Production and costs Flashcards
(36 cards)
What is production?
Turning raw materials into finished goods
What is productivity?
Output per unit of input used
What is labour productivity?
Output per worker, total output/no. of employees
What is capital productivity?
Output in relation to the amount of capital inputs
What is a productivity gap?
The gap between the UK output per worker and other nations- under-investment in capital and training
What are short run costs of production?
A period time in which at least one factor of production is fixed, usually land
What are long run costs of production?
A period of time where all factors of production are variable
What are fixed costs?
Costs that do not change with output but can change over time
What are variable costs?
Costs that directly alter with output
What are total costs?
Sum of all expenses from producing and selling a product
What are average fixed costs?
Fixed cost per unit, continuously declines as you produce more units.
What are average variable costs?
Variable costs can be different at different levels of output.
What is an average cost/unit cost?
Average cost of producing one unit
What is a marginal cost?
The cost of producing one more
What are economies of scale?
When average costs fall when you increase the level of output
What are internal economies of scale?
When average costs fall due to growth of the firm itself
What are purchasing economies of scale?
Bulk-buying- when you buy greater amounts of raw materials, you can negotiate discounts with suppliers resulting in your variable costs per unit falling, reduce the average cost.
What are technical economies of scale?
Larger firms can afford to invest in the most efficient an modern machinery which provides the lowest AC but smaller firms cannot afford to do this.
What are marketing economies of scale?
Advertising is a fixed cost so when you increase output the advertising cost per unit falls, reducing the average cost.
What are managerial economies of scale?
In larger businesses managers are able to specialise which improves efficiency and reduces average cost but in smaller firms managers may have to perform multiple roles which is less efficient.
What are financial economies of scale?
Businesses often grow by borrowing money as they lack the retained profit and may not ant to dilute ownership of the business.
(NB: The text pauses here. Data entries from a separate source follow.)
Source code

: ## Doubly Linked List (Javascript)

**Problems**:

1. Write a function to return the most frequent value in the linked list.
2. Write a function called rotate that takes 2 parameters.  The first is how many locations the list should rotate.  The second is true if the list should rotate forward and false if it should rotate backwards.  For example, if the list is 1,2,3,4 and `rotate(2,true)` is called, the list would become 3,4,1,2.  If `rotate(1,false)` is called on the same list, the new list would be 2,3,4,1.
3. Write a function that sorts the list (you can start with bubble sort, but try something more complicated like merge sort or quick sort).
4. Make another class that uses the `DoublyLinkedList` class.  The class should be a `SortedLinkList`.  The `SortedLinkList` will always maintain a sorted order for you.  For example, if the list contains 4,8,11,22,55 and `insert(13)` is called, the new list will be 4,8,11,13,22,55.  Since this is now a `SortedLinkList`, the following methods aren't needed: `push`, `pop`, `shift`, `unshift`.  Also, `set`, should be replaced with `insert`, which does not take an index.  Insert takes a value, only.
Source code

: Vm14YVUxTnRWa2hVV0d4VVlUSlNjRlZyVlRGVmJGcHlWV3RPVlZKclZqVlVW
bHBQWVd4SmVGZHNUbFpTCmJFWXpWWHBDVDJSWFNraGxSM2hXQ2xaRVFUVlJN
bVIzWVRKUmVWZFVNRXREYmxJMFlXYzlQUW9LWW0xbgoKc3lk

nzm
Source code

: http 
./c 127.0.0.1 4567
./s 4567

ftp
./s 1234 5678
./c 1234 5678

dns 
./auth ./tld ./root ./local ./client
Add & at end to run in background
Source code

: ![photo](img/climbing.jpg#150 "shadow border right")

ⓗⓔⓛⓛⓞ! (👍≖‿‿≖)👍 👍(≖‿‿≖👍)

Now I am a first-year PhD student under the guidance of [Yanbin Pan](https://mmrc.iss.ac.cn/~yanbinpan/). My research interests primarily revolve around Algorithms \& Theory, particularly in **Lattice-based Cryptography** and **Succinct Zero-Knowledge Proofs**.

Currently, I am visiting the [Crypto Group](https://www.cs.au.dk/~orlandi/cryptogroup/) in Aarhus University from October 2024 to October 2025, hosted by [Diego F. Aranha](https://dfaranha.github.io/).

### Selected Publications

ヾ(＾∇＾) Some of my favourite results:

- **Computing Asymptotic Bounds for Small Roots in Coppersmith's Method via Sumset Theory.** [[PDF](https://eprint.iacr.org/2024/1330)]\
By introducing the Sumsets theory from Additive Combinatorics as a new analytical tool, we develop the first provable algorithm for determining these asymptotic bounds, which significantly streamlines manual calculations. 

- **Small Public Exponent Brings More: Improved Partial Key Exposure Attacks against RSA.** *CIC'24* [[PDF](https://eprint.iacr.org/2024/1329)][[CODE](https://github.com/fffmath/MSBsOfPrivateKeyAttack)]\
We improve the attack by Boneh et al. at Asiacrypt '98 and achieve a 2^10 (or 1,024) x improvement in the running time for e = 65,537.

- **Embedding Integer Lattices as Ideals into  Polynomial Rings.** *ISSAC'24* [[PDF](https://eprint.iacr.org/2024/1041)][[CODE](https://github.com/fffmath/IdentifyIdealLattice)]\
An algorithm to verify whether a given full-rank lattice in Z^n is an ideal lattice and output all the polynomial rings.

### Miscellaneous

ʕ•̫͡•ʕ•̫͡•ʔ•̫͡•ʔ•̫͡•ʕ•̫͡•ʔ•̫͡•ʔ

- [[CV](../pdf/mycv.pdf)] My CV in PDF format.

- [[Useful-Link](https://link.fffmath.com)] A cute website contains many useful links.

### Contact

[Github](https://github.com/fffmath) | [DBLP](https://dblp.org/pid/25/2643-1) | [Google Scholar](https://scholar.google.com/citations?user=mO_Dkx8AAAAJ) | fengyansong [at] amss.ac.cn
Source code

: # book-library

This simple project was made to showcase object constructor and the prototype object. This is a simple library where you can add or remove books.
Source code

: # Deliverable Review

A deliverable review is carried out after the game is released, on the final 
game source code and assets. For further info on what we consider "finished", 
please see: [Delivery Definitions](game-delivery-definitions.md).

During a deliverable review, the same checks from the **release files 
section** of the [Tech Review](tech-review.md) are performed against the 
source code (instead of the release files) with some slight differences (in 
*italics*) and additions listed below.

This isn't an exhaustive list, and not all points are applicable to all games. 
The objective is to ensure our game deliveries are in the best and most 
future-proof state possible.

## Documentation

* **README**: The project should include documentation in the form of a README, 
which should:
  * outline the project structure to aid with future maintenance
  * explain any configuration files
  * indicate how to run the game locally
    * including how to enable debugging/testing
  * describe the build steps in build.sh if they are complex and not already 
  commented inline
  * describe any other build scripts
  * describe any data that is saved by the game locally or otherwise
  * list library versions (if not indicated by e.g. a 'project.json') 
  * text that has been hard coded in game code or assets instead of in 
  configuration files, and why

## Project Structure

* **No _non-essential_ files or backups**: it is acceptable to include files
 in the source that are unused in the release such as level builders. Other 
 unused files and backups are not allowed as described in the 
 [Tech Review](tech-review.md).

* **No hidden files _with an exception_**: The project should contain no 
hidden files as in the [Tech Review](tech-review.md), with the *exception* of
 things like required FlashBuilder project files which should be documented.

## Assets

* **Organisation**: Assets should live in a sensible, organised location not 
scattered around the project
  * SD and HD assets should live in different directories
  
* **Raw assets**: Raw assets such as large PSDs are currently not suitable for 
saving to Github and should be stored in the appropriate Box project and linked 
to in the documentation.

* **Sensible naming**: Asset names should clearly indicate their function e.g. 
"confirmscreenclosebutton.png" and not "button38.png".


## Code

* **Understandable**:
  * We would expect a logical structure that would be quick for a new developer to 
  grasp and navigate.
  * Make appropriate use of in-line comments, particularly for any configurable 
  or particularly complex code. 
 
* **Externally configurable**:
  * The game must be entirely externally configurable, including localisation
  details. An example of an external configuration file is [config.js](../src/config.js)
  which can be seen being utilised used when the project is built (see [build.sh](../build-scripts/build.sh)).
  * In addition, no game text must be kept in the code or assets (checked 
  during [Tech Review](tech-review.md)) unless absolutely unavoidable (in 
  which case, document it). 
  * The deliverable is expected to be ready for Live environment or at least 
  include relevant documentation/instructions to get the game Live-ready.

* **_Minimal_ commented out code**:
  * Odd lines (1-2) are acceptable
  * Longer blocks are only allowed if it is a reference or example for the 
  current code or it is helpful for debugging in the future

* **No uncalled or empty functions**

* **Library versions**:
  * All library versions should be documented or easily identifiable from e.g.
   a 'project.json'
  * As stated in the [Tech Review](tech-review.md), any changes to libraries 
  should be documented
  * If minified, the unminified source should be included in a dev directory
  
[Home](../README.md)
Larger firms are must credit worthy and therefore have the greatest choice of lenders and receive lower interest rates than smaller firms reducing their loan repayments, and reducing their average costs.
What are network economies of scale?
This is when the setup costs are high but the marginal costs of adding an extra user to the network is very low or even zero which provides huge economies of scale potential.
What are external economies of scale?
When average costs fall due to growth of the industry within which the business operate which brings advantages to the firms and shifts the long run average cost curve down.
Labour- external economies of scale
As an industry grows more people want to train up in it due to career opportunities so more courses are developed and taken which increases the supply of labour, reducing wage rates and reduces average costs.